Di sisi lain, Korea Expressway Hi-Pass yang dianggap sebagai favorit utama, mengalami kekalahan telak tanpa memenangkan satu pun pertandingan. Penurunan performa beberapa pemain kunci menjadi sorotan, terutama Kang So-hwi, pevoli dengan gaji termahal di Liga Korea. Kang So-hwi, yang pindah ke Korea Expressway Corporation dengan kontrak besar 2,4 miliar won, gagal menunjukkan performa terbaik di babak playoff. Cedera punggung bagian bawah pada 8 Februari membuatnya absen di dua pertandingan dan kekuatan ofensifnya tidak pernah kembali hingga akhir musim.
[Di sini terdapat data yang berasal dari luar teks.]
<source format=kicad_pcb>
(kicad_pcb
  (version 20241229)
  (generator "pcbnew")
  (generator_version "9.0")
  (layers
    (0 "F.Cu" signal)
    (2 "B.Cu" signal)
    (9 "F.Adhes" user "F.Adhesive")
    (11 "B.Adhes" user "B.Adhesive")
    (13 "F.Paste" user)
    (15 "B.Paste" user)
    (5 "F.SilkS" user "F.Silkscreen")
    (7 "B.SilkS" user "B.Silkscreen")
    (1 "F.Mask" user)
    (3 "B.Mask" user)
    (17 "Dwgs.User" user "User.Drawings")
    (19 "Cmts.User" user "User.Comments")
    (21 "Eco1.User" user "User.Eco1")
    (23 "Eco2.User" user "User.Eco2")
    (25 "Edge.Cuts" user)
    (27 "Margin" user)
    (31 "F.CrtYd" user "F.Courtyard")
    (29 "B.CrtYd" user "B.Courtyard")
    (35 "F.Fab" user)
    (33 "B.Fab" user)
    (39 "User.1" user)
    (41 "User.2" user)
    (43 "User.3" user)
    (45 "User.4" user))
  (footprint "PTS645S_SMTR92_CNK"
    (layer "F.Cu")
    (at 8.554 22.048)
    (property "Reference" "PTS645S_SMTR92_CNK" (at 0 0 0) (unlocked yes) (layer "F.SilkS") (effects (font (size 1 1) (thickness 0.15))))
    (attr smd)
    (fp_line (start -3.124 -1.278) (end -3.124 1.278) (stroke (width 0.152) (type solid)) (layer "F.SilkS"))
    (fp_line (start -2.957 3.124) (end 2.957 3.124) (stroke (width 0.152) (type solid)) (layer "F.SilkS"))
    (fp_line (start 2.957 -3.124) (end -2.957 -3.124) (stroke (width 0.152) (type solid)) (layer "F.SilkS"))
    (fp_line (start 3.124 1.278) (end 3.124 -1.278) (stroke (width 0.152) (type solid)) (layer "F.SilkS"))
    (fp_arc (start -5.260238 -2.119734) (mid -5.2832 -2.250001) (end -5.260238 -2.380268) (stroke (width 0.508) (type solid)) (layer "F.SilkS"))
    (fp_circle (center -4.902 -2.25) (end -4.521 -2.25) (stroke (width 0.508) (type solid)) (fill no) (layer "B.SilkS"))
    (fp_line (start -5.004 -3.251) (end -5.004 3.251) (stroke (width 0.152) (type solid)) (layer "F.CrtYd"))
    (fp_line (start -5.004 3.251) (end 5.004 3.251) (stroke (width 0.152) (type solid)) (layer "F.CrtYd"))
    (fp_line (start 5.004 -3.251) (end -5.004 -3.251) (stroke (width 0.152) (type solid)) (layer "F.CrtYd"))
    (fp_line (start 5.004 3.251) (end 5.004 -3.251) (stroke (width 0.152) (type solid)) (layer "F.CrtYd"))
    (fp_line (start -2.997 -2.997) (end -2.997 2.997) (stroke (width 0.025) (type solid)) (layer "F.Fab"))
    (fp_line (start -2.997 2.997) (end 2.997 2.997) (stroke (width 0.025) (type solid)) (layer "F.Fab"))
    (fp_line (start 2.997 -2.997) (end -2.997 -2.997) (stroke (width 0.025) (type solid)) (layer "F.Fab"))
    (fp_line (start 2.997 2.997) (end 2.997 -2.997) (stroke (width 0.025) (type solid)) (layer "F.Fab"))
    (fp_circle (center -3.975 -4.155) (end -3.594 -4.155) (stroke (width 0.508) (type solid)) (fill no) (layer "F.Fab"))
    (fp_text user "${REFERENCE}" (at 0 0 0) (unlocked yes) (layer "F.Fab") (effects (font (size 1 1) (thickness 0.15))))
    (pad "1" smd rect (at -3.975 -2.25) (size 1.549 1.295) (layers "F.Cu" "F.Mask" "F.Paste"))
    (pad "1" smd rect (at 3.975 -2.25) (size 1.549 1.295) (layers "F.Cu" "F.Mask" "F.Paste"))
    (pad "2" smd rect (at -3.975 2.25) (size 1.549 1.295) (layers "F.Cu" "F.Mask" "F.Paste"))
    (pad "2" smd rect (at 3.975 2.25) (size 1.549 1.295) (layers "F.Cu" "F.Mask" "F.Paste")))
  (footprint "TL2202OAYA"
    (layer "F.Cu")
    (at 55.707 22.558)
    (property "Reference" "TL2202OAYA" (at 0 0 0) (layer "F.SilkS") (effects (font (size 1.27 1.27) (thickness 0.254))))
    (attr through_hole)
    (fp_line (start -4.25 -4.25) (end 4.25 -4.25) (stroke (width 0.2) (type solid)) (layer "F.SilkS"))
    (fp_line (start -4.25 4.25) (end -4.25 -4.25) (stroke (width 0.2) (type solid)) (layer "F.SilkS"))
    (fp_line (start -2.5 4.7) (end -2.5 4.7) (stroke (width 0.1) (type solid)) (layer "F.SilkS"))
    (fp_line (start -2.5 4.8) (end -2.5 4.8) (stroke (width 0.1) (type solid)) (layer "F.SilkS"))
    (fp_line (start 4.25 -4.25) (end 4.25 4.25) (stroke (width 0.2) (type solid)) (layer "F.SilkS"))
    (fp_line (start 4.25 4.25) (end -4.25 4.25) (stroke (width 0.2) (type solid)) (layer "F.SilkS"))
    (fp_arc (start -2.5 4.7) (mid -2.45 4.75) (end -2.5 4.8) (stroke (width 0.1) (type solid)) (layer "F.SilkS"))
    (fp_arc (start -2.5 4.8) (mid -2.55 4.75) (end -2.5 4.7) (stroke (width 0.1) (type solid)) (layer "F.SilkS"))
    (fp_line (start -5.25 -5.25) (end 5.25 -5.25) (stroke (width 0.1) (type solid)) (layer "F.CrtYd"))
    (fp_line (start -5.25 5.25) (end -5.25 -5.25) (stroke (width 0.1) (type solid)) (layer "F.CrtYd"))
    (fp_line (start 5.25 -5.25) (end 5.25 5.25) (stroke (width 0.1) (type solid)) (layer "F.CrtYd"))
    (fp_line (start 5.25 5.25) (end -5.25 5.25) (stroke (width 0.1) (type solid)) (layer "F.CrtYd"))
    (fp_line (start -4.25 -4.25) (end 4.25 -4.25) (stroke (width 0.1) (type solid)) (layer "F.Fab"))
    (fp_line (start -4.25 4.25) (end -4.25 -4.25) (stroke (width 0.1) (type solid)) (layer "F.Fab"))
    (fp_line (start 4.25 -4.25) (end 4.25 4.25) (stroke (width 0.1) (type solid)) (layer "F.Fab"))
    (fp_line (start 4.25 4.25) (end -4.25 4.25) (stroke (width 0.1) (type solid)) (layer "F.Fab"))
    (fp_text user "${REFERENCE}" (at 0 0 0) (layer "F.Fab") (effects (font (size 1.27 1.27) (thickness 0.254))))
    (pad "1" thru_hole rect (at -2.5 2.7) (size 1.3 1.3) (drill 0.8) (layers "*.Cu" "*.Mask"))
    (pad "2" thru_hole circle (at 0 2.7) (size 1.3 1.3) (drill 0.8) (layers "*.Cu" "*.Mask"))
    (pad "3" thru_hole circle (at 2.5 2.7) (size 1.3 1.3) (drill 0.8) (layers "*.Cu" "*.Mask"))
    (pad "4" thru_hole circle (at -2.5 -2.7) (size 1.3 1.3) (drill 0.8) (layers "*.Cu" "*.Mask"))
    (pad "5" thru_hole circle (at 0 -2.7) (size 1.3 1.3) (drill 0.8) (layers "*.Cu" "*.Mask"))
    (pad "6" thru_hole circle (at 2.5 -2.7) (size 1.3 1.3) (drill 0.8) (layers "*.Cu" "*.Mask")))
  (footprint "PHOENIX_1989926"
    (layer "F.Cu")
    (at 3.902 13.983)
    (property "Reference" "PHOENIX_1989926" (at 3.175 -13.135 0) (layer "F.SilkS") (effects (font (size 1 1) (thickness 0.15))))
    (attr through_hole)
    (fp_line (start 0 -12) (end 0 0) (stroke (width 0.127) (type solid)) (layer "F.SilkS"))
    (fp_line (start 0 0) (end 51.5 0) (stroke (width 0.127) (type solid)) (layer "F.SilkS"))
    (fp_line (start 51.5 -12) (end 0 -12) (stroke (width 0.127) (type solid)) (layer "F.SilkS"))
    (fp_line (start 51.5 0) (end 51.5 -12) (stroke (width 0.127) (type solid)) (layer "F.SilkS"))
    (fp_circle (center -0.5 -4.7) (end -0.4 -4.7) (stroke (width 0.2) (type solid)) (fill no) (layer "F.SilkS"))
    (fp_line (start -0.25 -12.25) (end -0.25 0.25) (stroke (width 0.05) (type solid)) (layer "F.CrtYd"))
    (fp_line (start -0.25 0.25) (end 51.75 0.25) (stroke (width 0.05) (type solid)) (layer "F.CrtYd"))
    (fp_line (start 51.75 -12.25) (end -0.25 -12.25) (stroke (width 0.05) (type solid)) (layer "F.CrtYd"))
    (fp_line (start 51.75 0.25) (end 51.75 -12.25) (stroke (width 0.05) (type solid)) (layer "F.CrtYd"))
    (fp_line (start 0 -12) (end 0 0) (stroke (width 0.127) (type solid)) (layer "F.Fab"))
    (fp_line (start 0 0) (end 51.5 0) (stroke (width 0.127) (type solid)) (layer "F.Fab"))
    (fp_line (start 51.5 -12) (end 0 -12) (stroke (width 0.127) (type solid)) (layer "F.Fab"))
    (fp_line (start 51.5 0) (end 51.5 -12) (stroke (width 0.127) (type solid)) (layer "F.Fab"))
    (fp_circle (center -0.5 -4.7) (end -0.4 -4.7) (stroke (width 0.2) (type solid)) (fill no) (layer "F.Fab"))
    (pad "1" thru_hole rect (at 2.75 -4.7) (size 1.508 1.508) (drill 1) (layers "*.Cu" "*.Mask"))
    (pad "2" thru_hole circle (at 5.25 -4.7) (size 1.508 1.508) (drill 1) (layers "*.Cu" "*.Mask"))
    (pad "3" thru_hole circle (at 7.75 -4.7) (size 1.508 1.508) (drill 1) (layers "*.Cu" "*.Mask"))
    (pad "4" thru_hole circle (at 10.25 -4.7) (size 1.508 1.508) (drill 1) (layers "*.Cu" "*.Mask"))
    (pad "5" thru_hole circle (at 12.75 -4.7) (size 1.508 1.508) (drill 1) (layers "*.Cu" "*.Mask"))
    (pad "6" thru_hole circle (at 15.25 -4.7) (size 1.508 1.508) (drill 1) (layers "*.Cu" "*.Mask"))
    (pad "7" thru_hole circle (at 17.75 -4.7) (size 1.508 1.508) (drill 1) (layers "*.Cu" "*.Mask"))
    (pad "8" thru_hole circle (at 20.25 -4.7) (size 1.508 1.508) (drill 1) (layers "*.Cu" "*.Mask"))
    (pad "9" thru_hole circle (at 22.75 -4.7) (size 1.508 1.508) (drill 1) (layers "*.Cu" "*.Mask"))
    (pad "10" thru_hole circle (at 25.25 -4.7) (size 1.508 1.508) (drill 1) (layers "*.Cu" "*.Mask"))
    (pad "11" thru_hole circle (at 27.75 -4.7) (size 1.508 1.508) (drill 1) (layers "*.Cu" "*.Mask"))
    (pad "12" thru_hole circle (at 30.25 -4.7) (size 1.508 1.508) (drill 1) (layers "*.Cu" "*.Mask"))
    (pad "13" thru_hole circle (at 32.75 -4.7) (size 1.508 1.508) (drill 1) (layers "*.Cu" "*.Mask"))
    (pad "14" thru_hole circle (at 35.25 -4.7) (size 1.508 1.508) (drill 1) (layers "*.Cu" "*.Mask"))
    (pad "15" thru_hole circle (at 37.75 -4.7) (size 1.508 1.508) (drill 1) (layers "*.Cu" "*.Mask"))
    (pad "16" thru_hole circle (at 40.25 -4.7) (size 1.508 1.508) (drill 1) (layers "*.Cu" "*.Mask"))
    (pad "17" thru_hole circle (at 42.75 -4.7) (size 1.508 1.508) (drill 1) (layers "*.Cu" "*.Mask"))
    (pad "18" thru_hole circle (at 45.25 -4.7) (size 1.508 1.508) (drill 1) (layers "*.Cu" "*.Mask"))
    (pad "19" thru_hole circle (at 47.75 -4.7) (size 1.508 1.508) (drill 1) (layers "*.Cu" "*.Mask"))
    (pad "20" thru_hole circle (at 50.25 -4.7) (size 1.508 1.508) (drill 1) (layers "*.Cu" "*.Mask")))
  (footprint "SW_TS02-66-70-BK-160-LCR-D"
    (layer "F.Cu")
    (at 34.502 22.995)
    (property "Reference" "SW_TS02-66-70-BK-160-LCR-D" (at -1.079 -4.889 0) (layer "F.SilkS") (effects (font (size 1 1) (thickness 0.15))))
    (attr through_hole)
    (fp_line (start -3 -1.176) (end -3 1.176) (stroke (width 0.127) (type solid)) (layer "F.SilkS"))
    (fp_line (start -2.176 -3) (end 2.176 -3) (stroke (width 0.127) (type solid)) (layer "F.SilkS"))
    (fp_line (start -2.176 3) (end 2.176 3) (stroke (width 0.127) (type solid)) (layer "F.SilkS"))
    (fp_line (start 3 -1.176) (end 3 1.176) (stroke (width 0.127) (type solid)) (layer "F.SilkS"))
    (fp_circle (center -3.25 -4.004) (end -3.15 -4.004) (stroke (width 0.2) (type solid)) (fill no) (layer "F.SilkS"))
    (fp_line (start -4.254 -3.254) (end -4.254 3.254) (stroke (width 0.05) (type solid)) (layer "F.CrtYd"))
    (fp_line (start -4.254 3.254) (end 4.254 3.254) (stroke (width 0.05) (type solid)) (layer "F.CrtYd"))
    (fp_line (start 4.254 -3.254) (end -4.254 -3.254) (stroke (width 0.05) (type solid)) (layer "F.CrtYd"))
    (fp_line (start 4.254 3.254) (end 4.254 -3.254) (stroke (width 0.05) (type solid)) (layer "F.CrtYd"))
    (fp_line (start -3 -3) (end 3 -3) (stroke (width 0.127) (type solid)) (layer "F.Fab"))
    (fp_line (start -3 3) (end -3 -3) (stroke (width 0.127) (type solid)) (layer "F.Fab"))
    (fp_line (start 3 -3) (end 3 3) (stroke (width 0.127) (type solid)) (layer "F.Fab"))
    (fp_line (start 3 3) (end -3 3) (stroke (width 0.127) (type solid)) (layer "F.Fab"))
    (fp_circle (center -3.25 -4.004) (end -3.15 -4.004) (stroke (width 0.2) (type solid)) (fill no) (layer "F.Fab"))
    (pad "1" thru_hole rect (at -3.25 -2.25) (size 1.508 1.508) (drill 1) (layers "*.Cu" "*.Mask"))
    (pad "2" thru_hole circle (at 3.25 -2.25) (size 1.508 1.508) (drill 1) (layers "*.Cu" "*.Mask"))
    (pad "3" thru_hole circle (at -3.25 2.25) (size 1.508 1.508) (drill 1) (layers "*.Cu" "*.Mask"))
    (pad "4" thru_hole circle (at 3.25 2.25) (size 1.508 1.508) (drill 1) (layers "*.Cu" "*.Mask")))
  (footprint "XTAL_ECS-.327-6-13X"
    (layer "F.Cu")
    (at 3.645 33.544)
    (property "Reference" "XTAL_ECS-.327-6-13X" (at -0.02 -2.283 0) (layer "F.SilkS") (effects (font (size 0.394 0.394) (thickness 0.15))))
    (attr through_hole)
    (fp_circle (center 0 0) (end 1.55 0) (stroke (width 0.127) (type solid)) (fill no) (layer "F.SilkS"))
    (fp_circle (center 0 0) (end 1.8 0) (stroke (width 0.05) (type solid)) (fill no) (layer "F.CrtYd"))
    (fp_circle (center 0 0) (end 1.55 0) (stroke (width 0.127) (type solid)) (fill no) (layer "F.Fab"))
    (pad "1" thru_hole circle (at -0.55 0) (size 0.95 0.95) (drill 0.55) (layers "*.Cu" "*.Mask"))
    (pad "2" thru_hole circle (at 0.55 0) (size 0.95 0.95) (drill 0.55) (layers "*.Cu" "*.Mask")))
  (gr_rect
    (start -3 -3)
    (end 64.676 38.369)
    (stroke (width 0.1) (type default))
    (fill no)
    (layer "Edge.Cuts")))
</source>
Perbandingan Performa Pemain
Pada seri kejuaraan, Kang So-hwi hanya mencetak 7 poin di pertandingan pertama dan 11 poin di pertandingan kedua, dengan penerimaan yang menjadi masalah krusial. Pada pertandingan ketiga, ia hanya mencetak 6 poin sebelum digantikan akibat nyeri punggung bawah kambuh. Total 24 poin yang diraih Kang So-hwi dalam tiga pertandingan final sangat kontras dengan pemain penggantinya di GS Caltex, Kwon Min-ji (35 poin) dan Yoo Seo-yeon (31 poin). Kekalahan ini menyisakan kekecewaan bagi klub, karena pemain yang direkrut untuk memperebutkan gelar justru menjadi beban di momen krusial.
Harapan dan Evaluasi
Pelatih sementara Korea Expressway Corporation, Kim Young Rae, terlihat dalam pemikiran mendalam selama pertandingan final ketiga di Jangchung Gymnasium. Tekanan besar yang dihadapinya tercermin dari ekspresinya, seiring dengan harapan untuk membawa timnya meraih kemenangan. Namun, hasil yang didapat menunjukkan bahwa ada banyak hal yang perlu dievaluasi dan diperbaiki untuk musim depan.